Wajah Jakarta yang Lain: Melihat Sejarah Kehidupan Sehari-hari yang Tercerabut

Batavia

Jakarta, yang kita bayangkan sekarang, dulu tidak lebih dari sepetak tanah selebar kulit lembu. Sebidang tanah tersebut dimiliki oleh orang asing dari negeri atas angin, diperoleh atas kebaikan masyarakat lokal Jakarta. Lambat laun, pedagang asing ini memperhalus kulit lembu sehalus mungkin sehingg abisa dibentangkan lebih lebar lagi. Tanah yang seluas kulit lembu itu, pada akhirnya, menjadi sangat luas sehingga bisa dibangun kamar dagang lengkap dengan benteng dan senjata modern.

▶ _Data Mentah_
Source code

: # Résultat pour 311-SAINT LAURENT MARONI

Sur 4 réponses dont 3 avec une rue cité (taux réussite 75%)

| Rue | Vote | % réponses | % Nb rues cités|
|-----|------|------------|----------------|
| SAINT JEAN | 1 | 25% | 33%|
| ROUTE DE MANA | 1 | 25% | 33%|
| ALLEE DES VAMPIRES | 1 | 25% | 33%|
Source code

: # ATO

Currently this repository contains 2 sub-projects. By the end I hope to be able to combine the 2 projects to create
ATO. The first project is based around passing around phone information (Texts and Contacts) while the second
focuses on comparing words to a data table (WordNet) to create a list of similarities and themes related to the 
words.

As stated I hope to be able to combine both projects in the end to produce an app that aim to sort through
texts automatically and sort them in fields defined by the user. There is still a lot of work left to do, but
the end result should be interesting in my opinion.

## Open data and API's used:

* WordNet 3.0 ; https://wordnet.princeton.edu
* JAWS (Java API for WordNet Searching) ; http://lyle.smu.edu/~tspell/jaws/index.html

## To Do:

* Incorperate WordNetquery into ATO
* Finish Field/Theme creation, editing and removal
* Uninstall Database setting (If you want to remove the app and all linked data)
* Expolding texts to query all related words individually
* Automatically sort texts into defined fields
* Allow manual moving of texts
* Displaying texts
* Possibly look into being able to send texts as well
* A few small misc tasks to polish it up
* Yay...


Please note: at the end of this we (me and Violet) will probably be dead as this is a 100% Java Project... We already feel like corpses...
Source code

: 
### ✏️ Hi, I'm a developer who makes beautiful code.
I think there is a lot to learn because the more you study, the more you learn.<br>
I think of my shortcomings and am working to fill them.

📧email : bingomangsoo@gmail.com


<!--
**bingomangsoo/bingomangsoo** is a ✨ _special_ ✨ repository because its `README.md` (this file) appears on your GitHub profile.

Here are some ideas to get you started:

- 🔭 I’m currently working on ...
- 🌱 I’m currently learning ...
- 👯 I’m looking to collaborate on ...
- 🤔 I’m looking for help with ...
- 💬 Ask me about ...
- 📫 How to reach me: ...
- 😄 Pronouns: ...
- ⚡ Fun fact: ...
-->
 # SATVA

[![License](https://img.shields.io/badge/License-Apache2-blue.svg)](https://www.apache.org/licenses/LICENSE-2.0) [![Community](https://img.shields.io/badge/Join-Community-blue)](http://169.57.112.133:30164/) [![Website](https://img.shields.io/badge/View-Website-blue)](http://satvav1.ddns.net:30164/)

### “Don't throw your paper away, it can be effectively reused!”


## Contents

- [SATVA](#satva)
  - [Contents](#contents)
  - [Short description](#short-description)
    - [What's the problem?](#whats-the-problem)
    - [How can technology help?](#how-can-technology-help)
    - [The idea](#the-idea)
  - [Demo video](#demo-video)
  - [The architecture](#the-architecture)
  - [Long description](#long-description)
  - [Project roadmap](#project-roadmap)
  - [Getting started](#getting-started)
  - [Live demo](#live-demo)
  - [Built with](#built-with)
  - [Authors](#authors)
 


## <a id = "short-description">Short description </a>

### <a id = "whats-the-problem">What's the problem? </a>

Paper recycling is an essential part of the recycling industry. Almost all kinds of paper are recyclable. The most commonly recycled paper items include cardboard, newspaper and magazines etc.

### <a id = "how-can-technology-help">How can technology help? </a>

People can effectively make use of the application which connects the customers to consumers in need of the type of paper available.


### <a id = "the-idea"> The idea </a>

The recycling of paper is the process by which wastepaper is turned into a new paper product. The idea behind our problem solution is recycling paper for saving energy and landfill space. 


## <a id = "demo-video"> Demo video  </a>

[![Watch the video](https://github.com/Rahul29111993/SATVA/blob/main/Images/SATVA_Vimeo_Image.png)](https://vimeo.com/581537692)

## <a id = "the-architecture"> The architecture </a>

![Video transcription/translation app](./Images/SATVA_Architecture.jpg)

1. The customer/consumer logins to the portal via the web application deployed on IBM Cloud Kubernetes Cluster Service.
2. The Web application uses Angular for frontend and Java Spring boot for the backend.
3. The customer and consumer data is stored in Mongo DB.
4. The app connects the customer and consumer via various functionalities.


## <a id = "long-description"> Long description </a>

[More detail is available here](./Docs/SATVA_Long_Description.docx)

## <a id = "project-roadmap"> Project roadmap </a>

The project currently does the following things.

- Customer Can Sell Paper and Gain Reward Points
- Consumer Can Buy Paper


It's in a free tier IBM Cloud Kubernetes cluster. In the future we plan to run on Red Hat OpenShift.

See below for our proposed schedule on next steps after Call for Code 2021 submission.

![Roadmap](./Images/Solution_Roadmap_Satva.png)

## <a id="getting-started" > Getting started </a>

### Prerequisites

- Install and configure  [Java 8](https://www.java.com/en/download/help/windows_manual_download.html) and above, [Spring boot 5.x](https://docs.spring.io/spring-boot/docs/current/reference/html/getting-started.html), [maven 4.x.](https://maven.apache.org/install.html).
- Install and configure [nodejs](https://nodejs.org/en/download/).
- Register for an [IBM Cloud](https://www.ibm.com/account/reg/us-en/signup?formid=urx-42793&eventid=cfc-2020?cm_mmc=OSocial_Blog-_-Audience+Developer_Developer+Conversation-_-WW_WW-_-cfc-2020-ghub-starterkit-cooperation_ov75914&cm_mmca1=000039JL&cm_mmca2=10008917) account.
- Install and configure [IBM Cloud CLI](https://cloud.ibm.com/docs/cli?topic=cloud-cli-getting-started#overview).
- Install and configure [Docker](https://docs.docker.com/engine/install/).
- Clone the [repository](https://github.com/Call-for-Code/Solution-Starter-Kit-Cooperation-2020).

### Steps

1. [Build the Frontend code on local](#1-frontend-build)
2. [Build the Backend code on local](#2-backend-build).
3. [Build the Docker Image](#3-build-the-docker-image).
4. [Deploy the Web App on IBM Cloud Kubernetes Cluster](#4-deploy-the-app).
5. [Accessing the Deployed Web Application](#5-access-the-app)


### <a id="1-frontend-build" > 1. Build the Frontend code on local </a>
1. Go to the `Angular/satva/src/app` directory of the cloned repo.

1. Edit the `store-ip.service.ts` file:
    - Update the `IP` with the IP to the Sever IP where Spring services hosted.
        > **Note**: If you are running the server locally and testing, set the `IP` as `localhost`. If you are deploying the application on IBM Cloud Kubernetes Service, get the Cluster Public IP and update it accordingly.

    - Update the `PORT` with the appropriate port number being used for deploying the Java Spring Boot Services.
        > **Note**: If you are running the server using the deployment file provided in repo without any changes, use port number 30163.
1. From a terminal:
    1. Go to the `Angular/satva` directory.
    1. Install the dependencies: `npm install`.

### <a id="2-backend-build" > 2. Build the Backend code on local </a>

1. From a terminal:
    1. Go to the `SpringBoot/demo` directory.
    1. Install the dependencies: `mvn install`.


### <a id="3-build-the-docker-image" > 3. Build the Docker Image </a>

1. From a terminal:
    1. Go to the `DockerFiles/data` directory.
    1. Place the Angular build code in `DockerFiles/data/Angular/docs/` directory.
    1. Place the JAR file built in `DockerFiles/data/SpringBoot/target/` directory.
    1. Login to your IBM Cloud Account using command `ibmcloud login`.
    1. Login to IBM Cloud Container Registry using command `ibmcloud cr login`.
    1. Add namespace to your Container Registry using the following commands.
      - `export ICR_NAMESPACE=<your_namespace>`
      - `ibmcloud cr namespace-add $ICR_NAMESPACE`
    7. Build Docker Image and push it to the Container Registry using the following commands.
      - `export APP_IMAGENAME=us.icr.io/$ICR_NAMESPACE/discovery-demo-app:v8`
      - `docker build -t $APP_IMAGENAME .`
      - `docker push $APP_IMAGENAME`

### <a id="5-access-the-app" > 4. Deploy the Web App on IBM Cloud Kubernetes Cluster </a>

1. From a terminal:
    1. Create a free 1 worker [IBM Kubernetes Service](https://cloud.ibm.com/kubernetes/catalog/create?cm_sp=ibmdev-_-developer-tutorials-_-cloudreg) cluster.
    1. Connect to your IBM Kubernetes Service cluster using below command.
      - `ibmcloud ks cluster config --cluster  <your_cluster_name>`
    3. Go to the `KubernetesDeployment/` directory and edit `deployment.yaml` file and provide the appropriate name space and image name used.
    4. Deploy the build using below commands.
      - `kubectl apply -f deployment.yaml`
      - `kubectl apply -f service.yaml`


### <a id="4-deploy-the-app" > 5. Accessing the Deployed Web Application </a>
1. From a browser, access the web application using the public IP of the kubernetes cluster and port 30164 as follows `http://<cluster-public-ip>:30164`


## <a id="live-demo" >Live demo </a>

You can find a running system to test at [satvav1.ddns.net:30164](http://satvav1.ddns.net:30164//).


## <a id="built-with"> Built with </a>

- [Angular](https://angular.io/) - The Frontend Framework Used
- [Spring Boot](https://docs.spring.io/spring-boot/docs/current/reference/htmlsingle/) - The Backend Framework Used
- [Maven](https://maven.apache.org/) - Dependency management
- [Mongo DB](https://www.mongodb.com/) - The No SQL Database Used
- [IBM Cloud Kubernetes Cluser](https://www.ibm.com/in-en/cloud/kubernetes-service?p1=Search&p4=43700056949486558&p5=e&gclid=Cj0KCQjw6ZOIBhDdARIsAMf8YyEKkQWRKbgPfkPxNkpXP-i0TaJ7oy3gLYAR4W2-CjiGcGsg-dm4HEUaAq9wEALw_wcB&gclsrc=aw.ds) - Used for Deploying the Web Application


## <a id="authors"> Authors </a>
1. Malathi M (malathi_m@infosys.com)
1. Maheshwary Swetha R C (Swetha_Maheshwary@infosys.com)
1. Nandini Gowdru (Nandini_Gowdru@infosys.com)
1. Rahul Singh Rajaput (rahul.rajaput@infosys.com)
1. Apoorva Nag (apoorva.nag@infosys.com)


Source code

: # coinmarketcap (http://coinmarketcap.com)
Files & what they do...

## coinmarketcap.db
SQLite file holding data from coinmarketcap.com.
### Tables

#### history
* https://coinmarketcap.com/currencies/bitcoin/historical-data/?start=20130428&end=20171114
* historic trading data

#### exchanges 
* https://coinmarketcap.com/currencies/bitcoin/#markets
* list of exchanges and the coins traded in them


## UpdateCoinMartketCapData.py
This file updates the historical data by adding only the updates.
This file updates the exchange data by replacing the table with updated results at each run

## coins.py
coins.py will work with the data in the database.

▶ _Instruksi Kerja 1_
Jelaskan dalam satu sampai tiga kalimat, berdasarkan teks tentang sejarah Jakarta, mengapa tanah seluas kulit lembu itu akhirnya bisa menjadi sangat luas.
▶ _Instruksi Kerja 2_
Transkripsikan secara persis bagian teks tentang sejarah Jakarta mulai dari "Wajah Jakarta yang" hingga dan termasuk "dan senjata modern.".
▶ _Instruksi Kerja 3_
Sambung teks tentang sejarah Jakarta dari titik terakhir yang tertulis di sana.

▶ _Kotak Jawaban 1_
Tanah itu bisa menjadi sangat luas karena para pedagang asing memperhalus kulit lembu sehalus mungkin sehingga kulit tersebut dapat dibentangkan lebih lebar lagi. Akibatnya, di atas tanah itu dapat dibangun kamar dagang lengkap dengan benteng dan senjata modern.

▶ _Kotak Jawaban 2_
Wajah Jakarta yang Lain: Melihat Sejarah Kehidupan Sehari-hari yang Tercerabut

Batavia

Jakarta, yang kita bayangkan sekarang, dulu tidak lebih dari sepetak tanah selebar kulit lembu. Sebidang tanah tersebut dimiliki oleh orang asing dari negeri atas angin, diperoleh atas kebaikan masyarakat lokal Jakarta. Lambat laun, pedagang asing ini memperhalus kulit lembu sehalus mungkin sehingg abisa dibentangkan lebih lebar lagi. Tanah yang seluas kulit lembu itu, pada akhirnya, menjadi sangat luas sehingga bisa dibangun kamar dagang lengkap dengan benteng dan senjata modern.

▶ _Kotak Jawaban 3_
Kisah di atas menggambarkan bagaimana orang Belanda menjejakkan kaki di Jakarta. Ia telah menjadi cerita rakyat yang berkembang di masyarakat, hingga menjadi sebuah kredo yang masyhur. Kredo tersebut berbunyi seperti Belanda minta tanah, yang berarti mengambil lebih banyak daripada yang diberikan.

Sebelum menjadi seperti sekarang, Jakarta adalah sebuah kota kolonial dengan gaya hidup indisch yang bernama Batavia. Di kota ini, Vereenigde Oost Indische Compagnie (VOC) melakukan monopoli perdagangan dengan kekuatan militer modern untuk memperoleh keuntungan sebesar-besarnya dalam hal ekonomi.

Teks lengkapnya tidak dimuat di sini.